Она представила ему Тима и Бет. Они разговаривали на общие темы, пока Люсинда готовила ужин.
– Как хочешь, – сказала Люсинда. – Но ему это не понравится.
Когда Мэри сказала Люсинде, что у них в гостях будет Стэнтон Роджерс и надо приготовить тушеное мясо, Люсинда ответила:
– Такие люди, как Стэнтон Роджерс, не едят тушеное мясо.
– Вот как? А что же они едят?
– Они предпочитают французскую кухню.
– А мы приготовим тушеное мясо.
– Как хочешь, – упрямо сказала Люсинда. – Но это неправильно.
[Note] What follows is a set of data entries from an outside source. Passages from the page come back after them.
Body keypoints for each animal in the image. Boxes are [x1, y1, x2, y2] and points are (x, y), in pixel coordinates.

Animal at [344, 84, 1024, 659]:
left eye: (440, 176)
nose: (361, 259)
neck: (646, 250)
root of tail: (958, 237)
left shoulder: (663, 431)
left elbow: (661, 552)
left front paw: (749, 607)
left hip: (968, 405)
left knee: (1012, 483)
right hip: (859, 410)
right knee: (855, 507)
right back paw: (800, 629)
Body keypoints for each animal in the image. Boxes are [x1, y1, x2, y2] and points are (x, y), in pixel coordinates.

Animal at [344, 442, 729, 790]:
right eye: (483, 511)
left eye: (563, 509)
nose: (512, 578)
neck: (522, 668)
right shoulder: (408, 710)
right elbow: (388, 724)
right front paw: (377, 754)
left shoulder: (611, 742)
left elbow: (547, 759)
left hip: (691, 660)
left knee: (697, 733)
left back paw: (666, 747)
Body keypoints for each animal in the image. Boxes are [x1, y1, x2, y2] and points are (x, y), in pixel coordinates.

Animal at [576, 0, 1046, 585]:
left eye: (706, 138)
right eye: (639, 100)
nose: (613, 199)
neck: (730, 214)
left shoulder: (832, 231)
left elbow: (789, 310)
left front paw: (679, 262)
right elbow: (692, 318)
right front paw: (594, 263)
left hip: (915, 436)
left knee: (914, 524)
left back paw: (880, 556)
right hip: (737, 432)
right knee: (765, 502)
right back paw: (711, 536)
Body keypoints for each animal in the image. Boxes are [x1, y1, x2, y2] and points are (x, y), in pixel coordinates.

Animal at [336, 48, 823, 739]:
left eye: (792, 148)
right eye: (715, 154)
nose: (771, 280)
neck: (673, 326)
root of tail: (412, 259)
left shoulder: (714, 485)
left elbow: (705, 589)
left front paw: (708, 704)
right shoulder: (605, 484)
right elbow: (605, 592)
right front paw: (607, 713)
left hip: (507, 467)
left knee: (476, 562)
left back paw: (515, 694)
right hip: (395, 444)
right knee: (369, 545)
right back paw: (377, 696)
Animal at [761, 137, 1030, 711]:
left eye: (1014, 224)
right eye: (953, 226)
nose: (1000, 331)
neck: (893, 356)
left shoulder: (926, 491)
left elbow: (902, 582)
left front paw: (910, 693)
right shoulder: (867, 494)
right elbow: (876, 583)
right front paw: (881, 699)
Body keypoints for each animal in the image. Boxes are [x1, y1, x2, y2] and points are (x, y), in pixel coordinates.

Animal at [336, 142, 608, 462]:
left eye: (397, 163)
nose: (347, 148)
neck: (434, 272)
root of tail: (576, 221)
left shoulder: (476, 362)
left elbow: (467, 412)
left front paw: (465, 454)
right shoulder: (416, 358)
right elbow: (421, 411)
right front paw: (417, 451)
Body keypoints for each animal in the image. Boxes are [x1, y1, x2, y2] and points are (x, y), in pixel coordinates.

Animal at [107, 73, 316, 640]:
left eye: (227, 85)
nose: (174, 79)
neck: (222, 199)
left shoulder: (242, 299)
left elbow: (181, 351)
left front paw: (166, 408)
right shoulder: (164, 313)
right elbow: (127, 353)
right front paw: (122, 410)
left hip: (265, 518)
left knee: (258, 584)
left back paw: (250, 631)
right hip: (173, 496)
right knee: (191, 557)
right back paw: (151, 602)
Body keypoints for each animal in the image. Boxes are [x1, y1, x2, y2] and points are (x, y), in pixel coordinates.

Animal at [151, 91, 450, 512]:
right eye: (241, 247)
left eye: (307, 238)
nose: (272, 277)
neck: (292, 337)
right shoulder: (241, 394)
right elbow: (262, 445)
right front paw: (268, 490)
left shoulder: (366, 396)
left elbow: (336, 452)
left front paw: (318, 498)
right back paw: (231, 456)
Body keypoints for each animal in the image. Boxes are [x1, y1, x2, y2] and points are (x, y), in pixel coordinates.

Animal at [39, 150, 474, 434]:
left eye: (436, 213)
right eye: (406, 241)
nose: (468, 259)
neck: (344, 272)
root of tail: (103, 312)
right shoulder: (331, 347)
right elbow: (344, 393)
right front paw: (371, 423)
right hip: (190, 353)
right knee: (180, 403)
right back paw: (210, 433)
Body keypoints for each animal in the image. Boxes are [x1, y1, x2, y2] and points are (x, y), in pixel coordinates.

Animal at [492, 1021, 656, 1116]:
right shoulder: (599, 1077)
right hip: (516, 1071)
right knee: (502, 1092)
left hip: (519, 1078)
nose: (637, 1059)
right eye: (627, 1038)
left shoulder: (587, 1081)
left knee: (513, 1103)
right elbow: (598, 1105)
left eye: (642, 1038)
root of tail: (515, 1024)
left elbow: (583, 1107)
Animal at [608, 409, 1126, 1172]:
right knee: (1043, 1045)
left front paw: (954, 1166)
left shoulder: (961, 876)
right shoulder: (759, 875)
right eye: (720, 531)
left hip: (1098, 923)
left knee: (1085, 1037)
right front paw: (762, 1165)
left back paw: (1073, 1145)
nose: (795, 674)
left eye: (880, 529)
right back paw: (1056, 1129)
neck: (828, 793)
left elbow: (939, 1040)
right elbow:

Вместе с тушеным мясом она подала вареный картофель, свежие овощи и салат. На десерт испекла тыквенный пирог. Стэнтон Роджерс съел все, что лежало на его тарелке.
Во время ужина они говорили о проблемах фермеров-животноводов. – Фермеры на Среднем Западе находятся в тисках низких закупочных цен и перепроизводства, – горячо сказала Мэри. – Хотя они и страдают, но не собираются идти с протянутой рукой.
Они говорили об истории Джанкшн-Сити, и наконец Стэнтон Роджерс завел речь про Румынию.
– Как вы относитесь к правительству президента Ионеску?
– В Румынии нет правительства как такового, – ответила Мэри. – Ионеску и есть правительство. Он контролирует все.
– Как вы считаете, там возможна революция?
– В настоящее время нет. Единственный, кто может свергнуть Ионеску, это Марин Гроза, который сейчас живет во Франции.
Расспросы продолжались. Она была действительно экспертом по странам Восточной Европы, и Стэнтон Роджерс был поражен ее знаниями. У Мэри было неприятное чувство, что ее рассматривают под микроскопом.
«Пол был прав», – подумал Стэнтон Роджерс. – «Она действительно крупный специалист по Румынии. Мало того. Она прекрасно подходит вместе с детьми на роль представительницы Америки».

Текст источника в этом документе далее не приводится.